• WHAT TO WORK ON: Retype each entry. Leave nothing out.

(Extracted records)

------------

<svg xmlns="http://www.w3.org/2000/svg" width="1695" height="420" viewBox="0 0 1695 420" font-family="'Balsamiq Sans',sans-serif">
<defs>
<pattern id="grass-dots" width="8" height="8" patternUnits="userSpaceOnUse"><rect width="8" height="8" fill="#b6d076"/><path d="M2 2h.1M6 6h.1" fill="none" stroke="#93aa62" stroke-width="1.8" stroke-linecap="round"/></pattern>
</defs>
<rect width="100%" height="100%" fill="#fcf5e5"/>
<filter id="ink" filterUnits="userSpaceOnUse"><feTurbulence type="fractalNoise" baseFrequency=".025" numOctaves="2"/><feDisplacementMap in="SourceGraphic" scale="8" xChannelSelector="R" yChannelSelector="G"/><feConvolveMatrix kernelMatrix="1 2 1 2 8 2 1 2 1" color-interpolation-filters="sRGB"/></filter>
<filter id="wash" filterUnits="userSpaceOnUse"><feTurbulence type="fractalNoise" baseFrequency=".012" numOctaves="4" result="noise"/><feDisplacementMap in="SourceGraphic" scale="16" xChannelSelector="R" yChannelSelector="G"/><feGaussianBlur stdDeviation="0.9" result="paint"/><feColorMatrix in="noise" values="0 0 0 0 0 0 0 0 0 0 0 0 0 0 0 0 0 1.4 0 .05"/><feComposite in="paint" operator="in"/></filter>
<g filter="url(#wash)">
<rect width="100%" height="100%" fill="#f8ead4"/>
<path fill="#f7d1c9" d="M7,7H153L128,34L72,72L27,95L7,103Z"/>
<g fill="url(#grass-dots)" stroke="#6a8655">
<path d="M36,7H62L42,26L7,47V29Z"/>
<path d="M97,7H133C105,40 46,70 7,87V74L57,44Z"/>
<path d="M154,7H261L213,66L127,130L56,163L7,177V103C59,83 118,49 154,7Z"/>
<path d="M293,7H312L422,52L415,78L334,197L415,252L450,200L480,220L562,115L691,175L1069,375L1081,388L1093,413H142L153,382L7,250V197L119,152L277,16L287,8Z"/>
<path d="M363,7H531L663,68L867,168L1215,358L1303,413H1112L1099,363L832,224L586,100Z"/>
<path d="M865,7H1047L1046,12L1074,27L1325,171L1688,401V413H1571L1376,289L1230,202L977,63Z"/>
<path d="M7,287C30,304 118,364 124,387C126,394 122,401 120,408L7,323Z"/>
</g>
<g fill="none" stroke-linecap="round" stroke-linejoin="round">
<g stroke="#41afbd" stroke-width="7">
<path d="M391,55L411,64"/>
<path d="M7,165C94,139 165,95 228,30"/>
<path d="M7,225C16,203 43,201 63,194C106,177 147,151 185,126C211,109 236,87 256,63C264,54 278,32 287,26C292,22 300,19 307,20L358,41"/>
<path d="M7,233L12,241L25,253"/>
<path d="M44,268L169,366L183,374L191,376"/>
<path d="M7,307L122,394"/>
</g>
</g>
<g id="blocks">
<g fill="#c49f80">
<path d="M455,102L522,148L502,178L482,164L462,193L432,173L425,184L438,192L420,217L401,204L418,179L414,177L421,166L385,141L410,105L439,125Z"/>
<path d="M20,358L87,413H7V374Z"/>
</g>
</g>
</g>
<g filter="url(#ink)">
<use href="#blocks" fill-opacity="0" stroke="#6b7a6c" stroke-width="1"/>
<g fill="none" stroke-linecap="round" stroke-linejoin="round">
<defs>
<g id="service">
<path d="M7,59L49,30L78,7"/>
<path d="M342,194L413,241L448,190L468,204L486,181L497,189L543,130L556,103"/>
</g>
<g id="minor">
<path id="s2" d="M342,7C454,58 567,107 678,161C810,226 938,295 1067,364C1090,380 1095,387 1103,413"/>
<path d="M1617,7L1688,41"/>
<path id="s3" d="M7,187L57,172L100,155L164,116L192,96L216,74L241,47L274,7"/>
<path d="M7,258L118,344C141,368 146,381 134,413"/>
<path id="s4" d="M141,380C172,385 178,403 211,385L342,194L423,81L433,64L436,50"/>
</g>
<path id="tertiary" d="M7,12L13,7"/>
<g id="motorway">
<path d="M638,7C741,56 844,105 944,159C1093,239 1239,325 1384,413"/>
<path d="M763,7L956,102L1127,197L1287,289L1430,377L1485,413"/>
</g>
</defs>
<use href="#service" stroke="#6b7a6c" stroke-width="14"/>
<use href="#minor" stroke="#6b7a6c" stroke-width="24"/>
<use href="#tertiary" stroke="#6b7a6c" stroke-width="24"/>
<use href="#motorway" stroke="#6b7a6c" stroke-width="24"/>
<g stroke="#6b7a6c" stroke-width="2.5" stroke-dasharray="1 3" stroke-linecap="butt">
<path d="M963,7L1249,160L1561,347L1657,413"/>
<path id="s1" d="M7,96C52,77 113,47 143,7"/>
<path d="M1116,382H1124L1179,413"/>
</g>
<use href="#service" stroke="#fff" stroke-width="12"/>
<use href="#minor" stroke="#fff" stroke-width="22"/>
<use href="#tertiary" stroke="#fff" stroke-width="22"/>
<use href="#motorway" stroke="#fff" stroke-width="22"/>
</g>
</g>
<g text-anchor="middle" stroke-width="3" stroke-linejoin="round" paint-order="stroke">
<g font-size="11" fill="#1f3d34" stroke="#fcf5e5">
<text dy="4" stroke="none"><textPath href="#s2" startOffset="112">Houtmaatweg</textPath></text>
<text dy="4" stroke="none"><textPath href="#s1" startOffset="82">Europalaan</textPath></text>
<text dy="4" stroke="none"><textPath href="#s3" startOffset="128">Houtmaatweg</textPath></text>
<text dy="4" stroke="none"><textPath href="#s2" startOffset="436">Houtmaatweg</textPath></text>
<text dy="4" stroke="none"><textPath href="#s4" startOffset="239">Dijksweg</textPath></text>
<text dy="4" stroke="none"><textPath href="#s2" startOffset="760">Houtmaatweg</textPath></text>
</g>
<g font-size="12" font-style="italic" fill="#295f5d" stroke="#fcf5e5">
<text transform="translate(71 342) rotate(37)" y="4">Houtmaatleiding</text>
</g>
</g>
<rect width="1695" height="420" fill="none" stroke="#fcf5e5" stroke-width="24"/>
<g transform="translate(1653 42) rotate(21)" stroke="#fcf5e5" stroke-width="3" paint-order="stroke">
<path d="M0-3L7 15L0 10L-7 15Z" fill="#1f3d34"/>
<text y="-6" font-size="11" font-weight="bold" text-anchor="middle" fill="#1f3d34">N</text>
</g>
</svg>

------------

• ANSWER SPACE:
<svg xmlns="http://www.w3.org/2000/svg" width="1695" height="420" viewBox="0 0 1695 420" font-family="'Balsamiq Sans',sans-serif">
<defs>
<pattern id="grass-dots" width="8" height="8" patternUnits="userSpaceOnUse"><rect width="8" height="8" fill="#b6d076"/><path d="M2 2h.1M6 6h.1" fill="none" stroke="#93aa62" stroke-width="1.8" stroke-linecap="round"/></pattern>
</defs>
<rect width="100%" height="100%" fill="#fcf5e5"/>
<filter id="ink" filterUnits="userSpaceOnUse"><feTurbulence type="fractalNoise" baseFrequency=".025" numOctaves="2"/><feDisplacementMap in="SourceGraphic" scale="8" xChannelSelector="R" yChannelSelector="G"/><feConvolveMatrix kernelMatrix="1 2 1 2 8 2 1 2 1" color-interpolation-filters="sRGB"/></filter>
<filter id="wash" filterUnits="userSpaceOnUse"><feTurbulence type="fractalNoise" baseFrequency=".012" numOctaves="4" result="noise"/><feDisplacementMap in="SourceGraphic" scale="16" xChannelSelector="R" yChannelSelector="G"/><feGaussianBlur stdDeviation="0.9" result="paint"/><feColorMatrix in="noise" values="0 0 0 0 0 0 0 0 0 0 0 0 0 0 0 0 0 1.4 0 .05"/><feComposite in="paint" operator="in"/></filter>
<g filter="url(#wash)">
<rect width="100%" height="100%" fill="#f8ead4"/>
<path fill="#f7d1c9" d="M7,7H153L128,34L72,72L27,95L7,103Z"/>
<g fill="url(#grass-dots)" stroke="#6a8655">
<path d="M36,7H62L42,26L7,47V29Z"/>
<path d="M97,7H133C105,40 46,70 7,87V74L57,44Z"/>
<path d="M154,7H261L213,66L127,130L56,163L7,177V103C59,83 118,49 154,7Z"/>
<path d="M293,7H312L422,52L415,78L334,197L415,252L450,200L480,220L562,115L691,175L1069,375L1081,388L1093,413H142L153,382L7,250V197L119,152L277,16L287,8Z"/>
<path d="M363,7H531L663,68L867,168L1215,358L1303,413H1112L1099,363L832,224L586,100Z"/>
<path d="M865,7H1047L1046,12L1074,27L1325,171L1688,401V413H1571L1376,289L1230,202L977,63Z"/>
<path d="M7,287C30,304 118,364 124,387C126,394 122,401 120,408L7,323Z"/>
</g>
<g fill="none" stroke-linecap="round" stroke-linejoin="round">
<g stroke="#41afbd" stroke-width="7">
<path d="M391,55L411,64"/>
<path d="M7,165C94,139 165,95 228,30"/>
<path d="M7,225C16,203 43,201 63,194C106,177 147,151 185,126C211,109 236,87 256,63C264,54 278,32 287,26C292,22 300,19 307,20L358,41"/>
<path d="M7,233L12,241L25,253"/>
<path d="M44,268L169,366L183,374L191,376"/>
<path d="M7,307L122,394"/>
</g>
</g>
<g id="blocks">
<g fill="#c49f80">
<path d="M455,102L522,148L502,178L482,164L462,193L432,173L425,184L438,192L420,217L401,204L418,179L414,177L421,166L385,141L410,105L439,125Z"/>
<path d="M20,358L87,413H7V374Z"/>
</g>
</g>
</g>
<g filter="url(#ink)">
<use href="#blocks" fill-opacity="0" stroke="#6b7a6c" stroke-width="1"/>
<g fill="none" stroke-linecap="round" stroke-linejoin="round">
<defs>
<g id="service">
<path d="M7,59L49,30L78,7"/>
<path d="M342,194L413,241L448,190L468,204L486,181L497,189L543,130L556,103"/>
</g>
<g id="minor">
<path id="s2" d="M342,7C454,58 567,107 678,161C810,226 938,295 1067,364C1090,380 1095,387 1103,413"/>
<path d="M1617,7L1688,41"/>
<path id="s3" d="M7,187L57,172L100,155L164,116L192,96L216,74L241,47L274,7"/>
<path d="M7,258L118,344C141,368 146,381 134,413"/>
<path id="s4" d="M141,380C172,385 178,403 211,385L342,194L423,81L433,64L436,50"/>
</g>
<path id="tertiary" d="M7,12L13,7"/>
<g id="motorway">
<path d="M638,7C741,56 844,105 944,159C1093,239 1239,325 1384,413"/>
<path d="M763,7L956,102L1127,197L1287,289L1430,377L1485,413"/>
</g>
</defs>
<use href="#service" stroke="#6b7a6c" stroke-width="14"/>
<use href="#minor" stroke="#6b7a6c" stroke-width="24"/>
<use href="#tertiary" stroke="#6b7a6c" stroke-width="24"/>
<use href="#motorway" stroke="#6b7a6c" stroke-width="24"/>
<g stroke="#6b7a6c" stroke-width="2.5" stroke-dasharray="1 3" stroke-linecap="butt">
<path d="M963,7L1249,160L1561,347L1657,413"/>
<path id="s1" d="M7,96C52,77 113,47 143,7"/>
<path d="M1116,382H1124L1179,413"/>
</g>
<use href="#service" stroke="#fff" stroke-width="12"/>
<use href="#minor" stroke="#fff" stroke-width="22"/>
<use href="#tertiary" stroke="#fff" stroke-width="22"/>
<use href="#motorway" stroke="#fff" stroke-width="22"/>
</g>
</g>
<g text-anchor="middle" stroke-width="3" stroke-linejoin="round" paint-order="stroke">
<g font-size="11" fill="#1f3d34" stroke="#fcf5e5">
<text dy="4" stroke="none"><textPath href="#s2" startOffset="112">Houtmaatweg</textPath></text>
<text dy="4" stroke="none"><textPath href="#s1" startOffset="82">Europalaan</textPath></text>
<text dy="4" stroke="none"><textPath href="#s3" startOffset="128">Houtmaatweg</textPath></text>
<text dy="4" stroke="none"><textPath href="#s2" startOffset="436">Houtmaatweg</textPath></text>
<text dy="4" stroke="none"><textPath href="#s4" startOffset="239">Dijksweg</textPath></text>
<text dy="4" stroke="none"><textPath href="#s2" startOffset="760">Houtmaatweg</textPath></text>
</g>
<g font-size="12" font-style="italic" fill="#295f5d" stroke="#fcf5e5">
<text transform="translate(71 342) rotate(37)" y="4">Houtmaatleiding</text>
</g>
</g>
<rect width="1695" height="420" fill="none" stroke="#fcf5e5" stroke-width="24"/>
<g transform="translate(1653 42) rotate(21)" stroke="#fcf5e5" stroke-width="3" paint-order="stroke">
<path d="M0-3L7 15L0 10L-7 15Z" fill="#1f3d34"/>
<text y="-6" font-size="11" font-weight="bold" text-anchor="middle" fill="#1f3d34">N</text>
</g>
</svg>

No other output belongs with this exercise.